> What the task requires: Below are records; copy exactly the line containing "power microscopy image" and every line after it, through the last.

Stored entries
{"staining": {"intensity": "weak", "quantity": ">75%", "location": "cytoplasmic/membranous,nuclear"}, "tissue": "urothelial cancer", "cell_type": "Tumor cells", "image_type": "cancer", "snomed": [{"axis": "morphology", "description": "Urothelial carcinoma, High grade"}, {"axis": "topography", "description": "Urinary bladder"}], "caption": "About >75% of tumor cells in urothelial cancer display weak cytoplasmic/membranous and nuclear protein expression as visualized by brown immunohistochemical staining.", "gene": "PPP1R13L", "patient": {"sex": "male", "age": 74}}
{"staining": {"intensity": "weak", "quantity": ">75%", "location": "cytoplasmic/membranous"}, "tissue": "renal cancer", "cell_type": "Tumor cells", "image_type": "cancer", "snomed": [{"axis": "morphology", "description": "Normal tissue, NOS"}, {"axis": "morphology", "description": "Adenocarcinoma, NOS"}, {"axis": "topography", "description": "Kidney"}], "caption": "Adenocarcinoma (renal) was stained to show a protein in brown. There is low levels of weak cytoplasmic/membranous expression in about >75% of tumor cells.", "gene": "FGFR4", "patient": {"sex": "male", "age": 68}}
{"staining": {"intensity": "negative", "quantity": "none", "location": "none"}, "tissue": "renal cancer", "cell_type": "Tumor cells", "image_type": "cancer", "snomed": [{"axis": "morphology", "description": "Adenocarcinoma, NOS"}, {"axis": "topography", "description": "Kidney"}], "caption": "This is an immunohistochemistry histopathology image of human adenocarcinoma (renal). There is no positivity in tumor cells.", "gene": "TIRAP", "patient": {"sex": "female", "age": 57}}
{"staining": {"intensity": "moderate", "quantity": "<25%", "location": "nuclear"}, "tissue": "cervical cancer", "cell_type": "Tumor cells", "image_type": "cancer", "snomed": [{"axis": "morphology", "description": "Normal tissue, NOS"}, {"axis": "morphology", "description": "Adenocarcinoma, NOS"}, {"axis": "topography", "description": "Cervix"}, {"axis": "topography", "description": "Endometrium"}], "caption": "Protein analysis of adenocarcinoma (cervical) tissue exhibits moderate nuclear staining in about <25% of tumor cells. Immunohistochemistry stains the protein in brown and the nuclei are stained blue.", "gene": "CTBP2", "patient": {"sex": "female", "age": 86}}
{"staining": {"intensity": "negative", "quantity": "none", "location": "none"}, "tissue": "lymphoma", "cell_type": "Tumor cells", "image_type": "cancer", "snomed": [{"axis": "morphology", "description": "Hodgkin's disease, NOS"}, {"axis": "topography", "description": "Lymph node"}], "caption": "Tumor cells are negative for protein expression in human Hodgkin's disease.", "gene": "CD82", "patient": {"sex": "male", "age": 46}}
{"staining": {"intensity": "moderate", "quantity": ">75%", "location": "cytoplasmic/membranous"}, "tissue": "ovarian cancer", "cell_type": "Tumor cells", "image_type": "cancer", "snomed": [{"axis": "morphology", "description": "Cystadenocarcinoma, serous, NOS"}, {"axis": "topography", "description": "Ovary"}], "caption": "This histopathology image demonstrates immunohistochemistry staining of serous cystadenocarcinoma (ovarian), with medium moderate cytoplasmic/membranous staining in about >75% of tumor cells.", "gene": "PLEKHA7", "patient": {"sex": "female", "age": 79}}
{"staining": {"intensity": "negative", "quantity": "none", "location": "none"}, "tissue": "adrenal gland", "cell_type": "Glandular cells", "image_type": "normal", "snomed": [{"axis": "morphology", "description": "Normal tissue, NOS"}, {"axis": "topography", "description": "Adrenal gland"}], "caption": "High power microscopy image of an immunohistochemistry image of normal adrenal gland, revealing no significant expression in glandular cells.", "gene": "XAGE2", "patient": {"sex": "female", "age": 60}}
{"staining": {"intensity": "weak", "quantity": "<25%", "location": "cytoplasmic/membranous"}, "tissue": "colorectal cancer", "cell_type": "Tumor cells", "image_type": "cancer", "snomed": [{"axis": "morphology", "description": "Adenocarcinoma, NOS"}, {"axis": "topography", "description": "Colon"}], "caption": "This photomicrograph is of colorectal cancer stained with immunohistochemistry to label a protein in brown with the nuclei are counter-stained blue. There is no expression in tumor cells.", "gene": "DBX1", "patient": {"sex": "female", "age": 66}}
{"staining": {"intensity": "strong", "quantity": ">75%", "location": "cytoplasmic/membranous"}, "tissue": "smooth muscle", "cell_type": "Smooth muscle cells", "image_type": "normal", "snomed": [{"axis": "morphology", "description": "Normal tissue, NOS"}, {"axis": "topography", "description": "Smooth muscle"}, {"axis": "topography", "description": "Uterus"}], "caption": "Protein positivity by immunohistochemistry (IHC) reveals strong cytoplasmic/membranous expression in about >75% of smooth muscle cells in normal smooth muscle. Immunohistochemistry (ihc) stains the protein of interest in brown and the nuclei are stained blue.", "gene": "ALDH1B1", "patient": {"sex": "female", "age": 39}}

> Output of the task:
{"staining": {"intensity": "negative", "quantity": "none", "location": "none"}, "tissue": "adrenal gland", "cell_type": "Glandular cells", "image_type": "normal", "snomed": [{"axis": "morphology", "description": "Normal tissue, NOS"}, {"axis": "topography", "description": "Adrenal gland"}], "caption": "High power microscopy image of an immunohistochemistry image of normal adrenal gland, revealing no significant expression in glandular cells.", "gene": "XAGE2", "patient": {"sex": "female", "age": 60}}
{"staining": {"intensity": "weak", "quantity": "<25%", "location": "cytoplasmic/membranous"}, "tissue": "colorectal cancer", "cell_type": "Tumor cells", "image_type": "cancer", "snomed": [{"axis": "morphology", "description": "Adenocarcinoma, NOS"}, {"axis": "topography", "description": "Colon"}], "caption": "This photomicrograph is of colorectal cancer stained with immunohistochemistry to label a protein in brown with the nuclei are counter-stained blue. There is no expression in tumor cells.", "gene": "DBX1", "patient": {"sex": "female", "age": 66}}
{"staining": {"intensity": "strong", "quantity": ">75%", "location": "cytoplasmic/membranous"}, "tissue": "smooth muscle", "cell_type": "Smooth muscle cells", "image_type": "normal", "snomed": [{"axis": "morphology", "description": "Normal tissue, NOS"}, {"axis": "topography", "description": "Smooth muscle"}, {"axis": "topography", "description": "Uterus"}], "caption": "Protein positivity by immunohistochemistry (IHC) reveals strong cytoplasmic/membranous expression in about >75% of smooth muscle cells in normal smooth muscle. Immunohistochemistry (ihc) stains the protein of interest in brown and the nuclei are stained blue.", "gene": "ALDH1B1", "patient": {"sex": "female", "age": 39}}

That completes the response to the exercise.